I’m going to miss the stories…the wonderful and magical stories of how people ended up in Taos. When you say to someone, “This place is SO special and weird” and they look at you knowingly, and nod in agreement. I’m going to miss talking with people who are in Taos to attend the Earthship Academy. Yes, there is an Earthship Academy. And then there was the couple who’ve lived in the Taos area their entire lives, yet still drive out to the Rio Grande Gorge Bridge to eat dinner and watch the sunset. I talked to a very elderly man yesterday who told me Taos called him 22 years ago. He was at Wired, eating a scone or something, and reading the New Yorker. He told me (after hearing my 1998 story) that my story reminded him of Mabel Dodge Lujan. Then, of course, there is Dennis Hopper…who, while looking for places to film Easy Rider, fell so in love with Taos that he lived there for 40 years.
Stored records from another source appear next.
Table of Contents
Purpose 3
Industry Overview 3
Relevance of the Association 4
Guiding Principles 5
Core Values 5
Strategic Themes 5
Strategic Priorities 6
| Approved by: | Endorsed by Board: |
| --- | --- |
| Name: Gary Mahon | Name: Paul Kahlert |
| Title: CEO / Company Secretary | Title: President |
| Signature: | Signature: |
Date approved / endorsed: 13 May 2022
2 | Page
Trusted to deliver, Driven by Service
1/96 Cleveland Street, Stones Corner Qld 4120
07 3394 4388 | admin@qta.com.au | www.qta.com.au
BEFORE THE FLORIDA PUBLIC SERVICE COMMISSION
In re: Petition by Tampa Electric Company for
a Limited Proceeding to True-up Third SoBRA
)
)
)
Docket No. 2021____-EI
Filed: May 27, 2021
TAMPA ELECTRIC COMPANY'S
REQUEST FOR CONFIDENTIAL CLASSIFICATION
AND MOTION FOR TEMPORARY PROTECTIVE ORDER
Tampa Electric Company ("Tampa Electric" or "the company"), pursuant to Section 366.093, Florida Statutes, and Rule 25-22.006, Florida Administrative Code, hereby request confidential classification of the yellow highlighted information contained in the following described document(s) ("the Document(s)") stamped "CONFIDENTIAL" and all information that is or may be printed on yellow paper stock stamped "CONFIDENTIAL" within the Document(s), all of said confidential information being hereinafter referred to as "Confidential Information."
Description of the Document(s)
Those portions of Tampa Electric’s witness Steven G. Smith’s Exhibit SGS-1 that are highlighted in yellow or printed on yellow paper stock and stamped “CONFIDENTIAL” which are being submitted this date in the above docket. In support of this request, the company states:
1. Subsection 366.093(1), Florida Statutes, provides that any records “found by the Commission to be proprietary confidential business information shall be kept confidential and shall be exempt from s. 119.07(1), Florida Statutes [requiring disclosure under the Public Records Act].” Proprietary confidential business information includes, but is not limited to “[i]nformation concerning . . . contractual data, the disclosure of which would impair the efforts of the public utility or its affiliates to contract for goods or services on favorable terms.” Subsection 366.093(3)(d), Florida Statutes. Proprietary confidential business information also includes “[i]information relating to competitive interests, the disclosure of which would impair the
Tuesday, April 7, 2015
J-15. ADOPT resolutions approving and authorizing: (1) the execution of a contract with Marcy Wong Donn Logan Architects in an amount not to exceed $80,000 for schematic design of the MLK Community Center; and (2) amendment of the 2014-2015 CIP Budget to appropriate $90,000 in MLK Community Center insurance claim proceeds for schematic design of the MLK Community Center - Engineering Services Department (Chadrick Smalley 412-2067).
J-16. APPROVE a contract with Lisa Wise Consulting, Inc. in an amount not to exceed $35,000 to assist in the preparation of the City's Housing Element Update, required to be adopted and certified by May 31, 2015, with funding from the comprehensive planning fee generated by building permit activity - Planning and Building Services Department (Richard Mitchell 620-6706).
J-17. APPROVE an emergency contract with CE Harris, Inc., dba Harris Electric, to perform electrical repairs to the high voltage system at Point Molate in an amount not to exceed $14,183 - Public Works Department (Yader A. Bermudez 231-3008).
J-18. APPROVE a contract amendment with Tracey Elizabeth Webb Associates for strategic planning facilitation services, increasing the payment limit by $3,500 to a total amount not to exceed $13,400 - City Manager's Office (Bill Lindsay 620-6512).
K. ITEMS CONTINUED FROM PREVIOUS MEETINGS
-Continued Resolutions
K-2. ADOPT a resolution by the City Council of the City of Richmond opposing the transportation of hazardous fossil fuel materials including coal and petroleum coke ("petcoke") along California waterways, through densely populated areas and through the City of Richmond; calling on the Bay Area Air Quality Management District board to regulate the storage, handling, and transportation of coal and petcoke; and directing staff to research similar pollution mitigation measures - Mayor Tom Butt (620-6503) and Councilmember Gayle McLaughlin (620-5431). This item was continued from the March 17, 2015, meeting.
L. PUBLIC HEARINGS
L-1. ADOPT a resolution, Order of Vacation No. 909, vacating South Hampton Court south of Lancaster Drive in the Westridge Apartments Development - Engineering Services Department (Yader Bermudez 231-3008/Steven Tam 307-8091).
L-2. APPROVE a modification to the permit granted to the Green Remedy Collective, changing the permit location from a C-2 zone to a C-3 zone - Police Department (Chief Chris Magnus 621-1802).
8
I am crying as I type this. I do love Colorado. It’s beautiful and full of opportunity and welcoming people (despite the current deluge of 10,000 per month). I’m very alone in the world with no one else to rely on and have to take care of myself financially…and Denver is an economic hot spot. At this point, at 49 and alone for 49 years, I can’t expect that to change. Hope just creates letdown. I have to plan for my future/later years. I don’t want to struggle in Taos with 3 part-time jobs with no benefits. With tears rolling down my cheeks…I feel stuck. I know that my ashes will be sprinkled in Taos someday. I just hope that’s not too late for me to be there.
During my weekend in Taos I got a lot of power numbers, especially 111.
My friend in Massachusetts visited my grave today and placed a sunflower. As if I wasn’t already crying. Thank you, Tumeria. A sunflower turns its face to the sun. Very symbolic.